De Sanctis V, Stea S, Savarino L, Scialpi V, Traina G C, Chiarelli G M, Sprocati M, Govoni R, Pezzoli D, Gamberini R, Rigolin F
Department of Paediatric and Adolescent Medicine, Arcispedale St. Anna, Ferrara, Italy.
J Pediatr Endocrinol Metab. 1998;11 Suppl 3:827-33.
An auxological and endocrinological study was performed in 21 thalassaemic patients with growth retardation and skeletal dysplasia secondary to desferrioxamine. Bone metaphyseal proximal tibial or iliac crest biopsy was performed in six patients with severe genu valgum or non-traumatic vertebral compression. GH insufficiency/deficiency (GH deficiency: peak after stimulation test below 6 ng/ml) was found in 72% of our thalassaemic patients with skeletal dysplasia, but in only 41% of patients without skeletal dysplasia. Bone histology showed abnormal chondrocytes, alteration of staining pattern of cartilage, irregular columnar cartilage and lacunae in the cartilaginous tissue. The behaviour of bone tissue was unpredictable (presence of thick or thin osteoid layer). Bone microfractures were sometimes present. The bone microstructure showed scarce mineralization, which was evenly or irregularly distributed. The bone tissue apatitic phase was quantitatively reduced. The hardness of bone tissue was remarkably lower than that of normal bone in three out of six patients. In conclusion, iron chelation therapy in patients with acquired skeletal dysplasia seems to interfere with GH secretion. The early identification of clinical and radiological abnormalities of skeletal dysplasia is of paramount importance in preventing severe bone destruction.
对21例因去铁胺导致生长发育迟缓及骨骼发育异常的地中海贫血患者进行了人体测量学和内分泌学研究。
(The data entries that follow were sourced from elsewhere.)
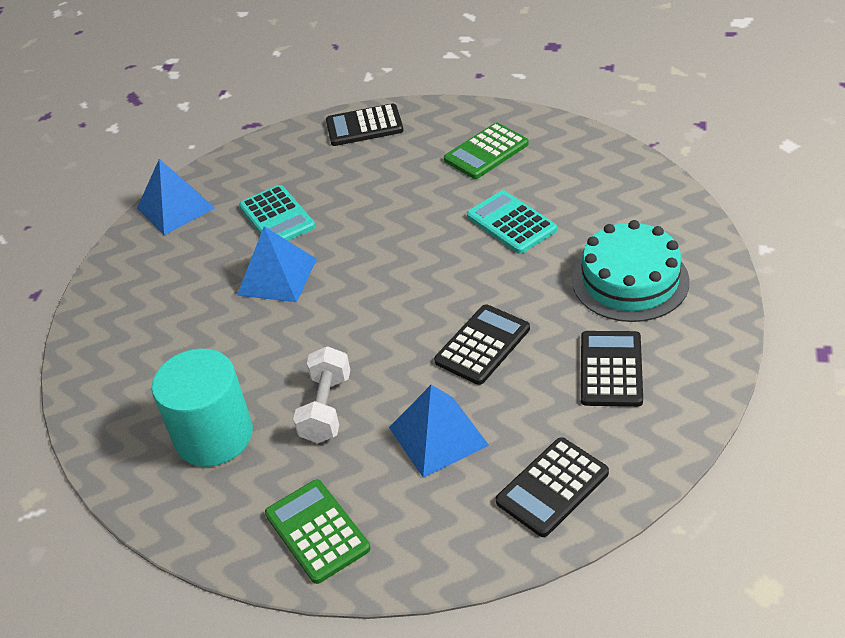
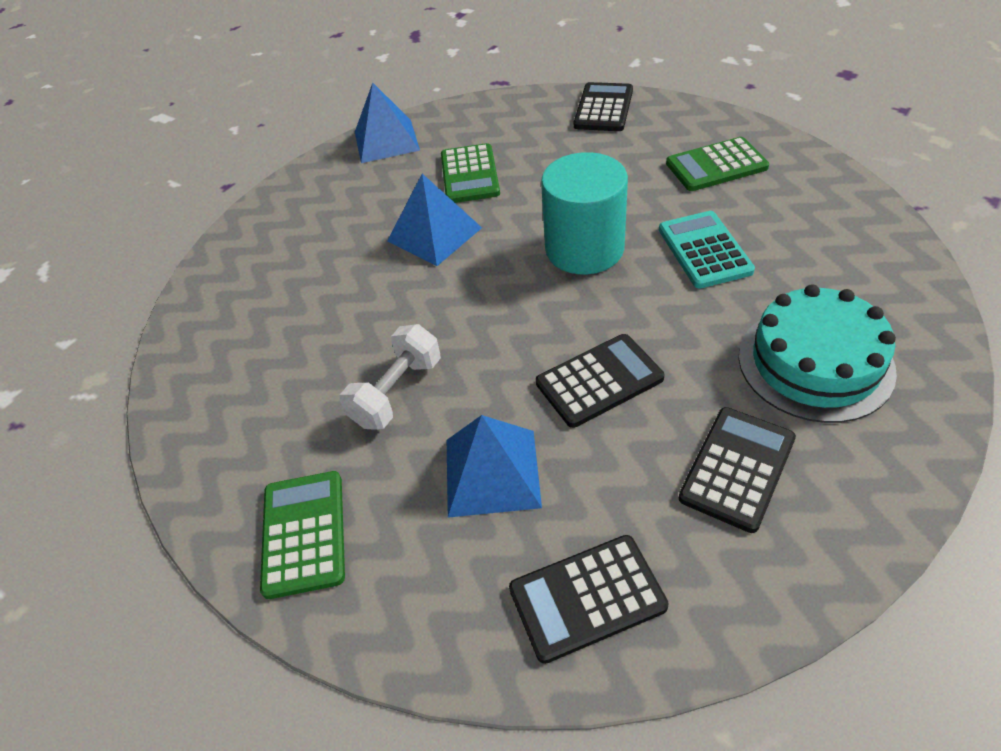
camera: 25 degrees right, 5 degrees up
(214, 436) = (277, 380): turquoise cylinder -> turquoise cylinder (584, 249)
(277, 217) = (469, 174): turquoise calculator -> green calculator
(364, 126) = (603, 108): black calculator -> black calculator turned 90 degrees clockwise

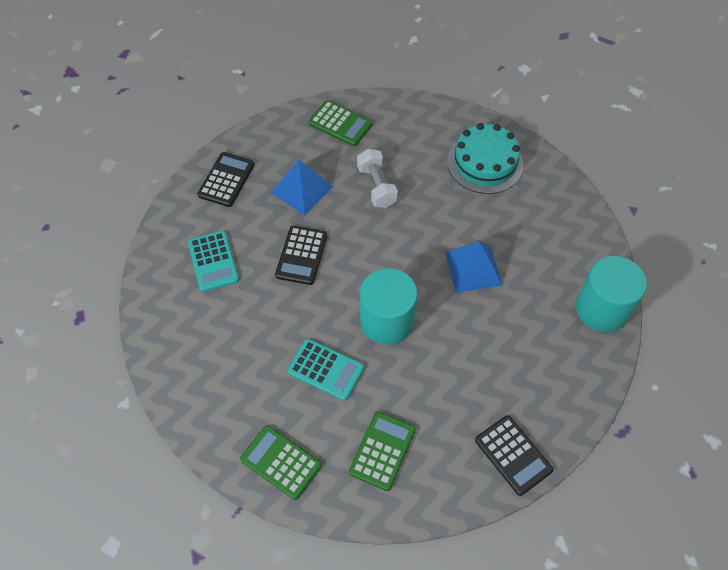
camera: 125 degrees right, 10 degrees up
(386, 141) = (602, 309): blue pyramid -> turquoise cylinder
(469, 174) = (514, 323): green calculator -> green calculator (281, 462)
(737, 468) = (213, 261): black calculator -> turquoise calculator
(815, 363) = (218, 338): turquoise cake -> turquoise cake (485, 163)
对6例患有严重膝外翻或非创伤性椎体压缩的患者进行了胫骨近端或髂嵴骨的干骺端活检。在患有骨骼发育异常的地中海贫血患者中,72%发现生长激素分泌不足/缺乏(生长激素缺乏:刺激试验后峰值低于6 ng/ml),而在无骨骼发育异常的患者中仅为41%。骨组织学显示软骨细胞异常、软骨染色模式改变、软骨组织中柱状软骨不规则及腔隙形成。骨组织的表现不可预测(类骨质层厚或薄)。有时存在骨微骨折。骨微结构显示矿化稀少,分布均匀或不规则。骨组织磷灰石相在数量上减少。6例患者中有3例骨组织硬度明显低于正常骨。总之,获得性骨骼发育异常患者的铁螯合治疗似乎会干扰生长激素分泌。早期识别骨骼发育异常的临床和影像学异常对于预防严重的骨破坏至关重要。